Is weed legal in Canada? Canada reportedly plans to legalize marijuana in 2018.


The Great White North is about the get a lot greener. 

Canadian lawmakers plan to introduce legislation to legalize marijuana nationwide by July 1, 2018, CBC News reported Sunday. Lawmakers in Canada's Liberal Party, currently led by Prime Minister Justin Trudeau, will announce the measure in April.

Among other mandates, the bill would centralize the licensing of marijuana producers under the federal government but leave other details, like pricing and distribution, up to individual provinces. 

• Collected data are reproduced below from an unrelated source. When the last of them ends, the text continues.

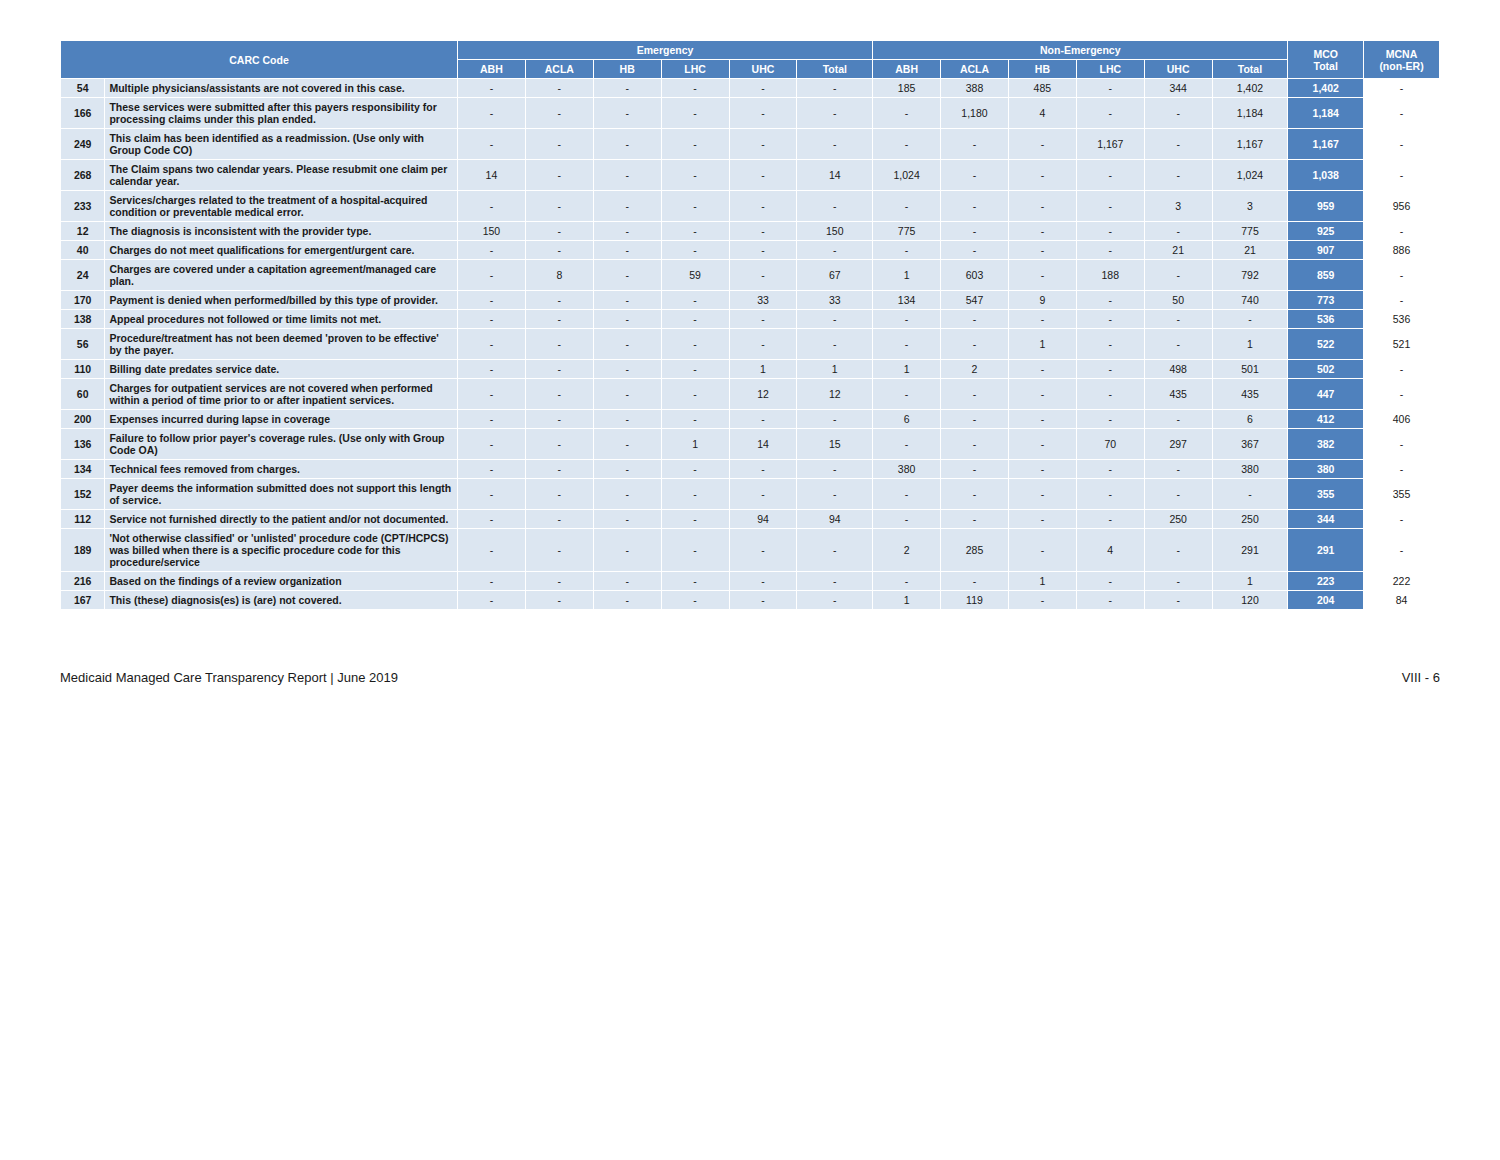| CARC Code | Emergency | Non-Emergency | MCO Total | MCNA (non-ER) |
| --- | --- | --- | --- | --- |
| ABH | ACLA | HB | LHC | UHC | Total | ABH | ACLA | HB | LHC | UHC | Total |
| 54 | Multiple physicians/assistants are not covered in this case. | - | - | - | - | - | - | 185 | 388 | 485 | - | 344 | 1,402 | 1,402 | - |
| 166 | These services were submitted after this payers responsibility for processing claims under this plan ended. | - | - | - | - | - | - | - | 1,180 | 4 | - | - | 1,184 | 1,184 | - |
| 249 | This claim has been identified as a readmission. (Use only with Group Code CO) | - | - | - | - | - | - | - | - | - | 1,167 | - | 1,167 | 1,167 | - |
| 268 | The Claim spans two calendar years. Please resubmit one claim per calendar year. | 14 | - | - | - | - | 14 | 1,024 | - | - | - | - | 1,024 | 1,038 | - |
| 233 | Services/charges related to the treatment of a hospital-acquired condition or preventable medical error. | - | - | - | - | - | - | - | - | - | - | 3 | 3 | 959 | 956 |
| 12 | The diagnosis is inconsistent with the provider type. | 150 | - | - | - | - | 150 | 775 | - | - | - | - | 775 | 925 | - |
| 40 | Charges do not meet qualifications for emergent/urgent care. | - | - | - | - | - | - | - | - | - | - | 21 | 21 | 907 | 886 |
| 24 | Charges are covered under a capitation agreement/managed care plan. | - | 8 | - | 59 | - | 67 | 1 | 603 | - | 188 | - | 792 | 859 | - |
| 170 | Payment is denied when performed/billed by this type of provider. | - | - | - | - | 33 | 33 | 134 | 547 | 9 | - | 50 | 740 | 773 | - |
| 138 | Appeal procedures not followed or time limits not met. | - | - | - | - | - | - | - | - | - | - | - | - | 536 | 536 |
| 56 | Procedure/treatment has not been deemed 'proven to be effective' by the payer. | - | - | - | - | - | - | - | - | 1 | - | - | 1 | 522 | 521 |
| 110 | Billing date predates service date. | - | - | - | - | 1 | 1 | 1 | 2 | - | - | 498 | 501 | 502 | - |
| 60 | Charges for outpatient services are not covered when performed within a period of time prior to or after inpatient services. | - | - | - | - | 12 | 12 | - | - | - | - | 435 | 435 | 447 | - |
| 200 | Expenses incurred during lapse in coverage | - | - | - | - | - | - | 6 | - | - | - | - | 6 | 412 | 406 |
| 136 | Failure to follow prior payer's coverage rules. (Use only with Group Code OA) | - | - | - | 1 | 14 | 15 | - | - | - | 70 | 297 | 367 | 382 | - |
| 134 | Technical fees removed from charges. | - | - | - | - | - | - | 380 | - | - | - | - | 380 | 380 | - |
| 152 | Payer deems the information submitted does not support this length of service. | - | - | - | - | - | - | - | - | - | - | - | - | 355 | 355 |
| 112 | Service not furnished directly to the patient and/or not documented. | - | - | - | - | 94 | 94 | - | - | - | - | 250 | 250 | 344 | - |
| 189 | 'Not otherwise classified' or 'unlisted' procedure code (CPT/HCPCS) was billed when there is a specific procedure code for this procedure/service | - | - | - | - | - | - | 2 | 285 | - | 4 | - | 291 | 291 | - |
| 216 | Based on the findings of a review organization | - | - | - | - | - | - | - | - | 1 | - | - | 1 | 223 | 222 |
| 167 | This (these) diagnosis(es) is (are) not covered. | - | - | - | - | - | - | 1 | 119 | - | - | - | 120 | 204 | 84 |
Medicaid Managed Care Transparency Report | June 2019
VIII - 6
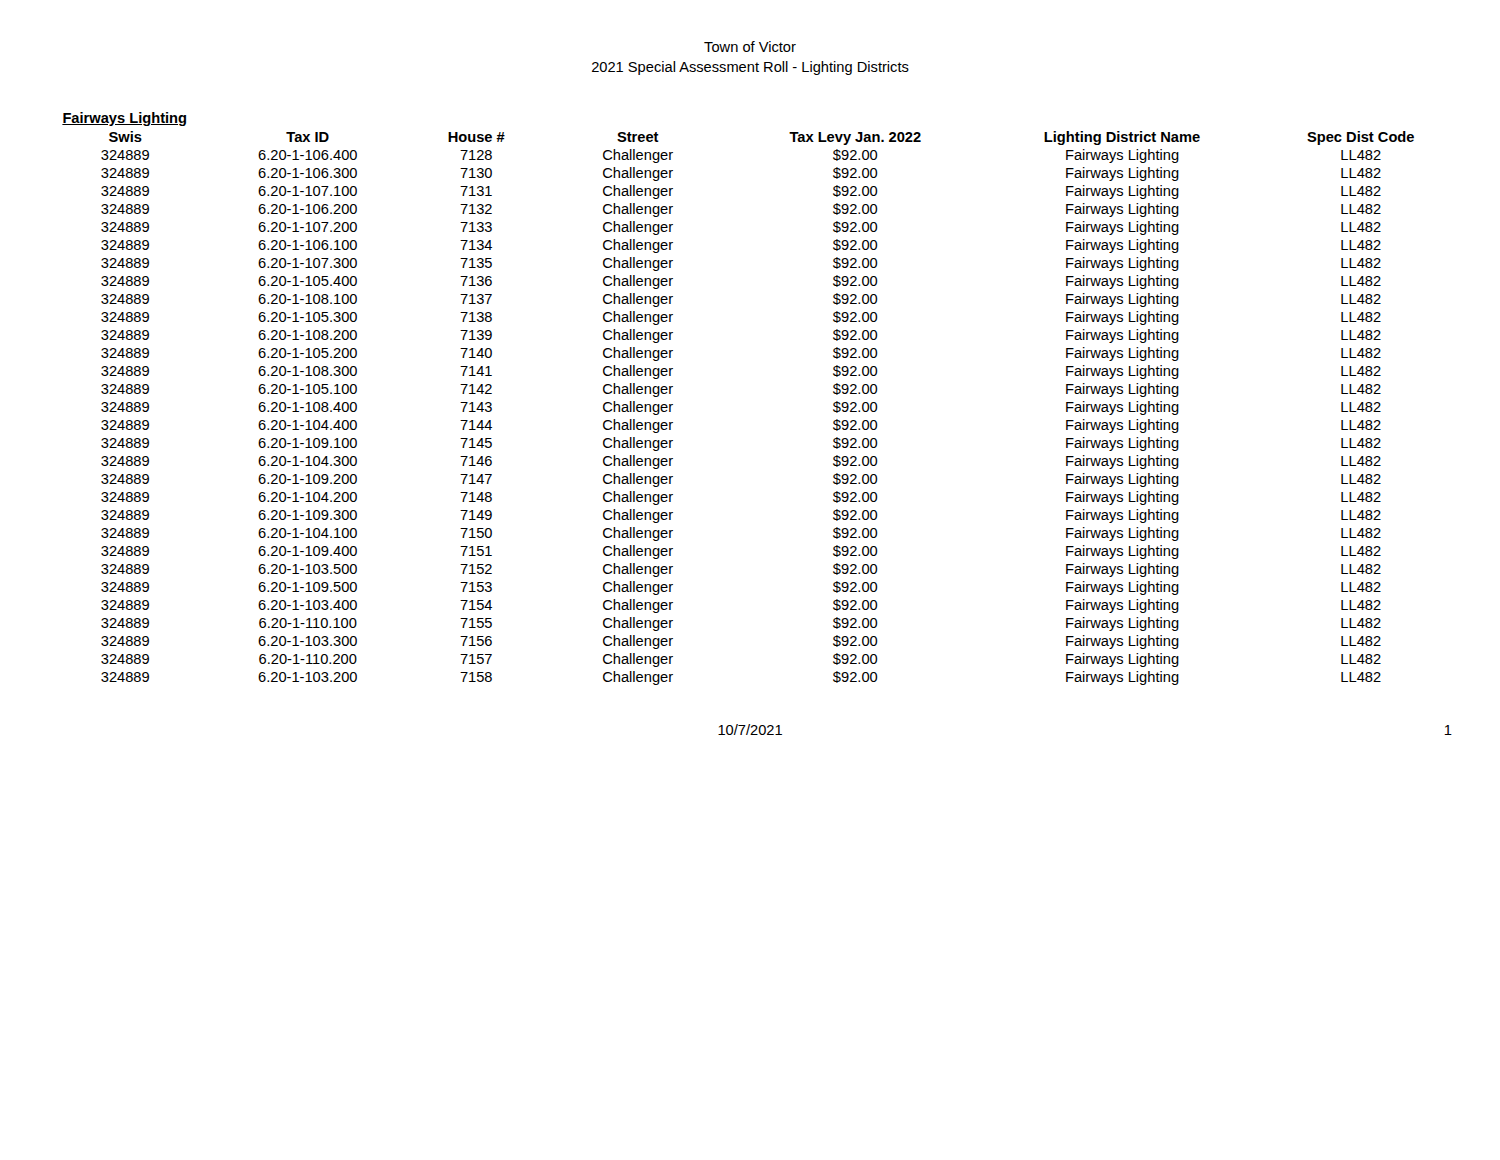Town of Victor
2021 Special Assessment Roll - Lighting Districts
Fairways Lighting
| Swis | Tax ID | House # | Street | Tax Levy Jan. 2022 | Lighting District Name | Spec Dist Code |
| --- | --- | --- | --- | --- | --- | --- |
| 324889 | 6.20-1-106.400 | 7128 | Challenger | $92.00 | Fairways Lighting | LL482 |
| 324889 | 6.20-1-106.300 | 7130 | Challenger | $92.00 | Fairways Lighting | LL482 |
| 324889 | 6.20-1-107.100 | 7131 | Challenger | $92.00 | Fairways Lighting | LL482 |
| 324889 | 6.20-1-106.200 | 7132 | Challenger | $92.00 | Fairways Lighting | LL482 |
| 324889 | 6.20-1-107.200 | 7133 | Challenger | $92.00 | Fairways Lighting | LL482 |
| 324889 | 6.20-1-106.100 | 7134 | Challenger | $92.00 | Fairways Lighting | LL482 |
| 324889 | 6.20-1-107.300 | 7135 | Challenger | $92.00 | Fairways Lighting | LL482 |
| 324889 | 6.20-1-105.400 | 7136 | Challenger | $92.00 | Fairways Lighting | LL482 |
| 324889 | 6.20-1-108.100 | 7137 | Challenger | $92.00 | Fairways Lighting | LL482 |
| 324889 | 6.20-1-105.300 | 7138 | Challenger | $92.00 | Fairways Lighting | LL482 |
| 324889 | 6.20-1-108.200 | 7139 | Challenger | $92.00 | Fairways Lighting | LL482 |
| 324889 | 6.20-1-105.200 | 7140 | Challenger | $92.00 | Fairways Lighting | LL482 |
| 324889 | 6.20-1-108.300 | 7141 | Challenger | $92.00 | Fairways Lighting | LL482 |
| 324889 | 6.20-1-105.100 | 7142 | Challenger | $92.00 | Fairways Lighting | LL482 |
| 324889 | 6.20-1-108.400 | 7143 | Challenger | $92.00 | Fairways Lighting | LL482 |
| 324889 | 6.20-1-104.400 | 7144 | Challenger | $92.00 | Fairways Lighting | LL482 |
| 324889 | 6.20-1-109.100 | 7145 | Challenger | $92.00 | Fairways Lighting | LL482 |
| 324889 | 6.20-1-104.300 | 7146 | Challenger | $92.00 | Fairways Lighting | LL482 |
| 324889 | 6.20-1-109.200 | 7147 | Challenger | $92.00 | Fairways Lighting | LL482 |
| 324889 | 6.20-1-104.200 | 7148 | Challenger | $92.00 | Fairways Lighting | LL482 |
| 324889 | 6.20-1-109.300 | 7149 | Challenger | $92.00 | Fairways Lighting | LL482 |
| 324889 | 6.20-1-104.100 | 7150 | Challenger | $92.00 | Fairways Lighting | LL482 |
| 324889 | 6.20-1-109.400 | 7151 | Challenger | $92.00 | Fairways Lighting | LL482 |
| 324889 | 6.20-1-103.500 | 7152 | Challenger | $92.00 | Fairways Lighting | LL482 |
| 324889 | 6.20-1-109.500 | 7153 | Challenger | $92.00 | Fairways Lighting | LL482 |
| 324889 | 6.20-1-103.400 | 7154 | Challenger | $92.00 | Fairways Lighting | LL482 |
| 324889 | 6.20-1-110.100 | 7155 | Challenger | $92.00 | Fairways Lighting | LL482 |
| 324889 | 6.20-1-103.300 | 7156 | Challenger | $92.00 | Fairways Lighting | LL482 |
| 324889 | 6.20-1-110.200 | 7157 | Challenger | $92.00 | Fairways Lighting | LL482 |
| 324889 | 6.20-1-103.200 | 7158 | Challenger | $92.00 | Fairways Lighting | LL482 |
10/7/2021
1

Ottawa, Canada's capital city, will set the minimum age to purchase marijuana at 18, but provinces can choose to set higher minimum ages. Individual Canadians who want to grow their own marijuana will be restricted to four plants per household.

Legalizing marijuana was one of Trudeau's campaign promises. It's also considered one of the reasons the Liberals saw such strong support from young voters in the 2015 Canadian election, according to CBC News.

On its official website, the party vows to legalize, regulate and restrict access to marijuana:

Canada's current system of marijuana prohibition does not work. It does not prevent young people from using marijuana and too many Canadians end up with criminal records for possessing small amounts of the drug.

Now, it looks like Trudeau's campaign promise is on track to be realized. Rapper and marijuana  aficionado Snoop Dogg celebrated the news Monday with a string of emojis on Twitter.

While our neighbor to the north moves toward full legalization, things in the United States may be headed in the opposite direction. In March, Attorney General Jeff Sessions told a crowd in Richmond, Virginia, that marijuana dependency was "only slightly less awful" than heroin addiction. "Our nation needs to say clearly once again that using drugs will destroy your life," he said.

The Obama administration stepped back from imposing federal marijuana laws in states with legalized marijuana, but Sessions has indicated he might potentially enforce federal drug laws that directly contradict marijuana policies in Alaska, California, Colorado, Maine, Massachusetts, Nevada, Oregon, Washington and the District of Columbia — which have all legalized recreational marijuana — as well as in the 28 other states where medical marijuana is legal.